Wehner serves on the board of his neighborhood’s homeowners association, as well as the city’s economic development advisory board. He noted his time on the HOA has required making “tough decisions” and maintaining fiduciary responsibilities.

“You may not always like me, or you may question my thought processes,” he said.

“I can assure you now that your best interests are what will drive me,” Wehner continued. “I will always work toward the future of Havre de Grace; I will never sacrifice the right thing to do for a small bit of short-term popularity.”

Carolyn Zinner

Carolyn Zinner and her family have lived in the Havre de Grace and Perryville area since 1993, and Havre de Grace has been their primary residence since 2008. She was appointed to the council by the mayor in 2018 and elected to her first full term in 2019.

“Serving as your representative on council is a distinct honor and privilege, which I respect and cherish for many reasons,” she said.

Zinner became involved in city government after she retired from a 30-year career in healthcare in 2018. She started as a medical technologist, specializing in microbiology, and then moved into “clinical informatics.” She later “flew all over the country,” visiting hospitals to help them implement information systems technology, retiring from Delaware-based ChristianaCare.

Zinner serves as council liaison to commissions such as the arts commission, historic preservation commission and independence day commission.
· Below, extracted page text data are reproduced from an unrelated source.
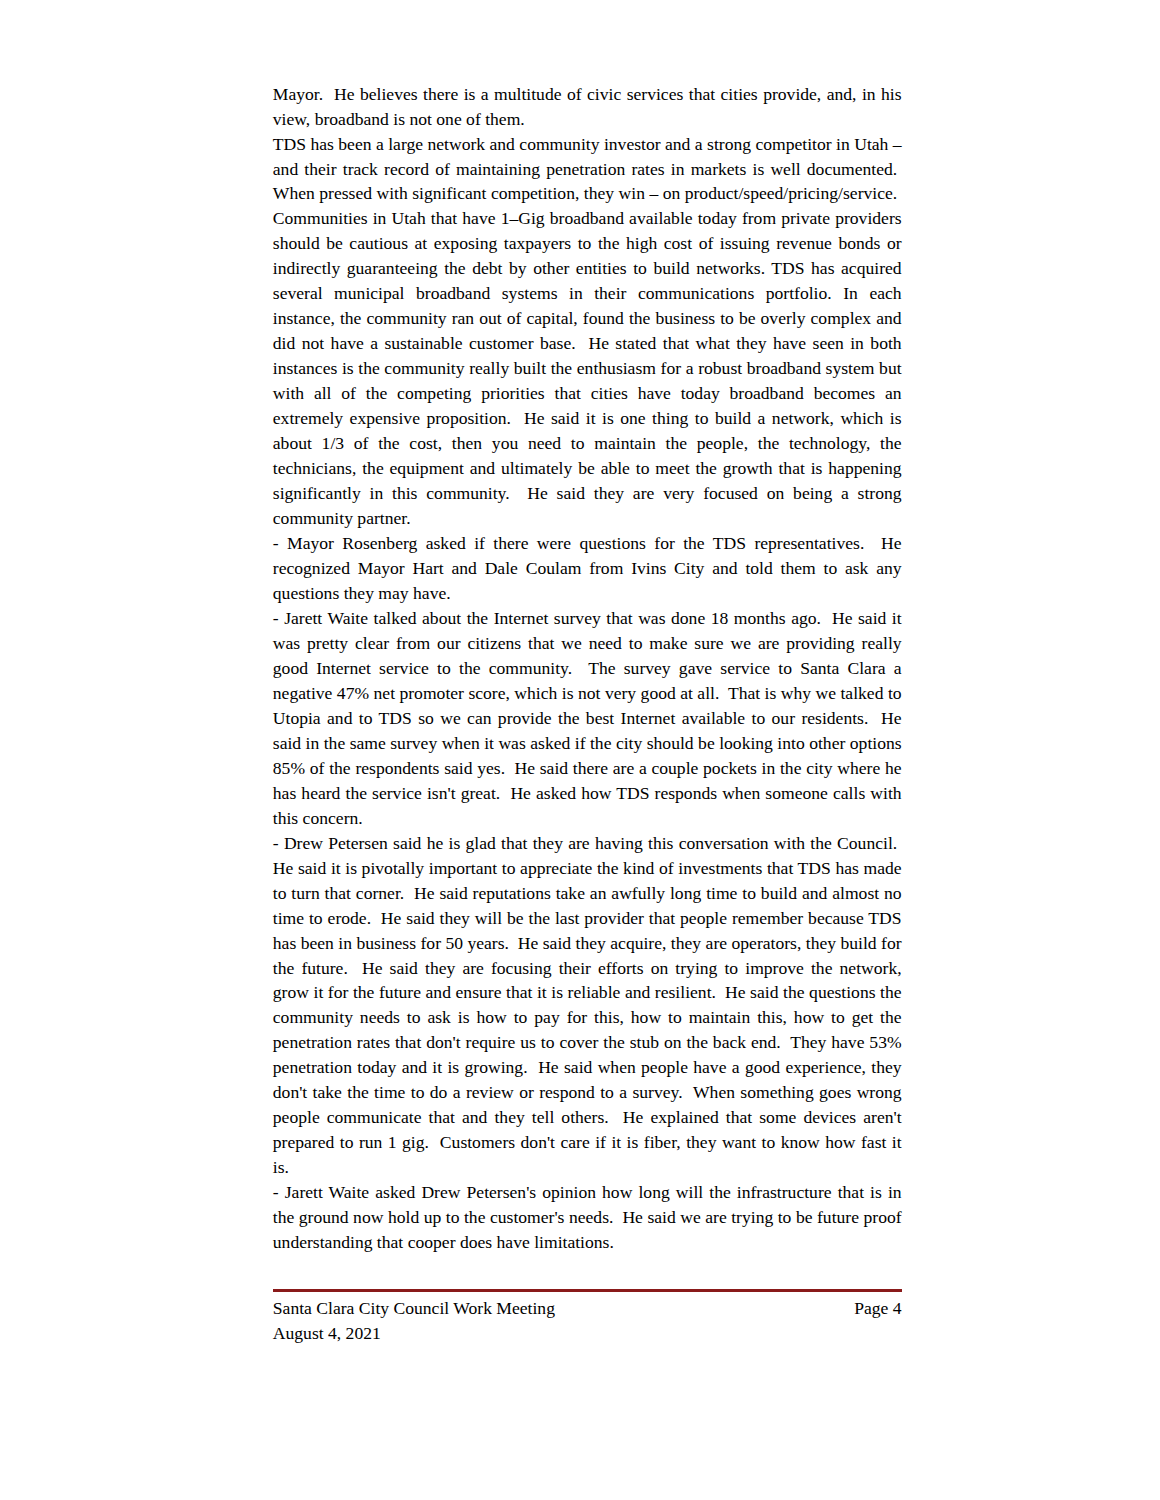Mayor. He believes there is a multitude of civic services that cities provide, and, in his view, broadband is not one of them.
TDS has been a large network and community investor and a strong competitor in Utah – and their track record of maintaining penetration rates in markets is well documented. When pressed with significant competition, they win – on product/speed/pricing/service. Communities in Utah that have 1–Gig broadband available today from private providers should be cautious at exposing taxpayers to the high cost of issuing revenue bonds or indirectly guaranteeing the debt by other entities to build networks. TDS has acquired several municipal broadband systems in their communications portfolio. In each instance, the community ran out of capital, found the business to be overly complex and did not have a sustainable customer base. He stated that what they have seen in both instances is the community really built the enthusiasm for a robust broadband system but with all of the competing priorities that cities have today broadband becomes an extremely expensive proposition. He said it is one thing to build a network, which is about 1/3 of the cost, then you need to maintain the people, the technology, the technicians, the equipment and ultimately be able to meet the growth that is happening significantly in this community. He said they are very focused on being a strong community partner.
- Mayor Rosenberg asked if there were questions for the TDS representatives. He recognized Mayor Hart and Dale Coulam from Ivins City and told them to ask any questions they may have.
- Jarett Waite talked about the Internet survey that was done 18 months ago. He said it was pretty clear from our citizens that we need to make sure we are providing really good Internet service to the community. The survey gave service to Santa Clara a negative 47% net promoter score, which is not very good at all. That is why we talked to Utopia and to TDS so we can provide the best Internet available to our residents. He said in the same survey when it was asked if the city should be looking into other options 85% of the respondents said yes. He said there are a couple pockets in the city where he has heard the service isn't great. He asked how TDS responds when someone calls with this concern.
- Drew Petersen said he is glad that they are having this conversation with the Council. He said it is pivotally important to appreciate the kind of investments that TDS has made to turn that corner. He said reputations take an awfully long time to build and almost no time to erode. He said they will be the last provider that people remember because TDS has been in business for 50 years. He said they acquire, they are operators, they build for the future. He said they are focusing their efforts on trying to improve the network, grow it for the future and ensure that it is reliable and resilient. He said the questions the community needs to ask is how to pay for this, how to maintain this, how to get the penetration rates that don't require us to cover the stub on the back end. They have 53% penetration today and it is growing. He said when people have a good experience, they don't take the time to do a review or respond to a survey. When something goes wrong people communicate that and they tell others. He explained that some devices aren't prepared to run 1 gig. Customers don't care if it is fiber, they want to know how fast it is.
- Jarett Waite asked Drew Petersen's opinion how long will the infrastructure that is in the ground now hold up to the customer's needs. He said we are trying to be future proof understanding that cooper does have limitations.
Santa Clara City Council Work Meeting August 4, 2021
Page 4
She also is a member of Soroptimist International of Havre de Grace, which puts on the annual Art Show and raises money to support local young women through scholarships and other initiatives.

“I want to continue to call on these collective experiences, to continue building on our many accomplishments these past several years,” she said. “I believe the best is yet to come, and I look forward to continuing my role and voting for good legislation and more improvements to continue to bring our city forward.”

William Martin

William T. Martin served on the City Council from 2008 until he was elected mayor in 2015. He is finishing up his sixth year as the city’s chief executive.

“From the time I get up in the morning until the time I put my head on the pillow, I can’t stop but think how awesome my city is — I’m inspired by the men and women who make up my city,” he said.

Although Martin is running unopposed, he encouraged voters to check the box next to his name on the ballot when they go into the polling place May 4, noting that “it means a lot to me.”

“With me you’re going to get my honesty, you’re going to get my judgement and you’ll get my integrity,” he said.

Martin stressed the need to “keep moving this city forward,” noting that “if you’re not leading, then you’re following.”

“Havre de Grace is the place, I feel in my heart, is what every American wants their community to be like,” he said. “We want to be a part of the community, we want to be part of something great, and that’s what inspires me as your mayor.”